Saudi officials, reverting to pre-war policies, are indicating they do not want foreign troops, even fellow Arabs, stationed in the kingdom.
The Saudi view, coupled with Egypt's decision last week to withdraw its 36,000 troops from Saudi Arabia and Kuwait, has cast doubt over the much-vaunted new regional security arrangements for the Persian Gulf.The gulf nations and their Western allies had foreseen a new regional security system anchored by 60,000 Egyptian and Syrian troops, with American troops rapidly available to reinforce them in an emergency.
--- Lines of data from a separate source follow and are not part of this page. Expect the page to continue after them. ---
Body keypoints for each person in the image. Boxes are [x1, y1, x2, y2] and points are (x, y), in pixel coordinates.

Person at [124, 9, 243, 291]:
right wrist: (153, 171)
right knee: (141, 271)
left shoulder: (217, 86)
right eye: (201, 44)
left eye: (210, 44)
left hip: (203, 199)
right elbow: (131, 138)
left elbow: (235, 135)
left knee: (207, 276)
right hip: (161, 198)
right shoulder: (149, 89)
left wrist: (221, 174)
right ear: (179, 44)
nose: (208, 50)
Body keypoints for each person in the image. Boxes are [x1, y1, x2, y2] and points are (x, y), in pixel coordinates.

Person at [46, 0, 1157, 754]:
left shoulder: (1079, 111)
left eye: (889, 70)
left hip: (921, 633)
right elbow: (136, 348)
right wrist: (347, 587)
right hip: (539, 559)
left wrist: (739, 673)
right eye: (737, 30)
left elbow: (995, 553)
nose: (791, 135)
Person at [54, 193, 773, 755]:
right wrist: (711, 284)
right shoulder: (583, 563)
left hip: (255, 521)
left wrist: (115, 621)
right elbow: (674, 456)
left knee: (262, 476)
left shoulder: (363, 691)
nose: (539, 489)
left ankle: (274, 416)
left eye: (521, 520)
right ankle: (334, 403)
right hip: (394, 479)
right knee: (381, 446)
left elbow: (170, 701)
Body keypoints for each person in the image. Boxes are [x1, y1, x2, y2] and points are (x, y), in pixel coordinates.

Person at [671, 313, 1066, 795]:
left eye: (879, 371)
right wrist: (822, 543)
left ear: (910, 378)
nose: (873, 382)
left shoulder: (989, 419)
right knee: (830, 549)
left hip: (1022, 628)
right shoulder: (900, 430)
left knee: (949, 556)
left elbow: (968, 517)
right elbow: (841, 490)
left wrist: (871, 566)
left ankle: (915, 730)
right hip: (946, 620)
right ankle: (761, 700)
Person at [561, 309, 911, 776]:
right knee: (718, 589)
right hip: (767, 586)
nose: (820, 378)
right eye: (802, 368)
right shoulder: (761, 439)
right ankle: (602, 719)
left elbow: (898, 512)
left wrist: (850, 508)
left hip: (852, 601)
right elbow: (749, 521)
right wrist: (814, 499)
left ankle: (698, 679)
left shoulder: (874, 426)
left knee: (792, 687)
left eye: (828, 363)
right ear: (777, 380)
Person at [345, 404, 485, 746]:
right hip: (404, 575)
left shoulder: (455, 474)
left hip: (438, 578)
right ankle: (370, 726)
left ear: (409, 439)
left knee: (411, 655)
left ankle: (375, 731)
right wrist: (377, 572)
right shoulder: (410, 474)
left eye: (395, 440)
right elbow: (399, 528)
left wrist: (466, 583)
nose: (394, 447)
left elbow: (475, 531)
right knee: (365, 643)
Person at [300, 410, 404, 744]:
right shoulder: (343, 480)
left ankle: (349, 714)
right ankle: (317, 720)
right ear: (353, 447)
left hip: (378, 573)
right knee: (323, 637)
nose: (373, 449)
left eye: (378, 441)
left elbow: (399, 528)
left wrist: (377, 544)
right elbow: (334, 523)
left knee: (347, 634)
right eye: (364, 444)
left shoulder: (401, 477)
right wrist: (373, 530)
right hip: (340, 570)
The plan was formalized March 6 in Damascus between the six Gulf Cooperation Council states - Saudi Arabia, Kuwait, the United Arab Emirates, Qatar, Bahrain and Oman - with Egypt and Syria, their main Arab allies in the anti-Iraq coalition.
The so-called Damascus Declaration envisaged a partnership between oil-poor, manpower-rich Egypt and Syria on the one hand and their rich, sparsely populated gulf cousins on the other.
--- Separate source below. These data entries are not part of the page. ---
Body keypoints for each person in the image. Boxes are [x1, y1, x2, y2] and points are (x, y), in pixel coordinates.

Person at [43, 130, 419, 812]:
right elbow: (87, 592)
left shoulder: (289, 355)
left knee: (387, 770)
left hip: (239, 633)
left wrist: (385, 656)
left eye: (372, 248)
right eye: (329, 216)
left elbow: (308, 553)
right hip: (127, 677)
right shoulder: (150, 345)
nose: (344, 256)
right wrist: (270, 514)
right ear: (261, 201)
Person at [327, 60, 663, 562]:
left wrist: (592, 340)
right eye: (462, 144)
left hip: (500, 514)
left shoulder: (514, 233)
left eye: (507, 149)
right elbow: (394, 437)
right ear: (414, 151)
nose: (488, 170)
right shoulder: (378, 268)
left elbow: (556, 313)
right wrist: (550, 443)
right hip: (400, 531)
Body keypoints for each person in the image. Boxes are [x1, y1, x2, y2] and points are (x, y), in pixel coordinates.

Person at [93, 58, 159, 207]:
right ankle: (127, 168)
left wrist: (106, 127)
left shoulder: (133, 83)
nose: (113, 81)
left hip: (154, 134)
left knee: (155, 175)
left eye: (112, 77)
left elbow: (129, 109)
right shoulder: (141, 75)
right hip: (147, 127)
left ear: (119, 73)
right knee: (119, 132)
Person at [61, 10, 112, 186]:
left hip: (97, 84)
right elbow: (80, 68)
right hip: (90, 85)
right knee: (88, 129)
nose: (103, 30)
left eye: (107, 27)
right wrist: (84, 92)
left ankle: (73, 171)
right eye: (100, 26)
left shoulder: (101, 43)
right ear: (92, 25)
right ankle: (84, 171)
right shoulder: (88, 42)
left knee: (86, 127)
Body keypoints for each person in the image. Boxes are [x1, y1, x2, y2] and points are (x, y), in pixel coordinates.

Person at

But Saudi officials and diplomats in Riyadh, interviewed in recent days and speaking on condition of anonymity, said there is now no question of stationing even Arab troops in the kingdom, let alone Western ones.
One Western diplomat said the prevalent attitude is: "You've done a great job. Now, we don't need you any more. Please don't linger in our territory."
Several officials expressed puzzlement over King Fahd's change in policy on Egyptian and Syrian troops, saying the plan was workable and would help cement the Arab world.
The alliance with Egypt and Syria was to be cemented with a $10 billion to $15 billion economic aid fund for them. But sources said less than that was offered, with the Saudis and their partners facing major economic problems following the war.
Egyptian military sources said President Hosni Mubarak's abrupt May 8 announcement of an Egyptian withdrawal was based on evidence that his troops were distinctly unwelcome, especially in Kuwait.
Syria has not said what it will do. But given the Saudi attitude, it will likely pull out too.
For their part, the Kuwaitis have pleaded for a continuing U.S. ground presence in their country, a policy radically at odds with Saudi Arabia's.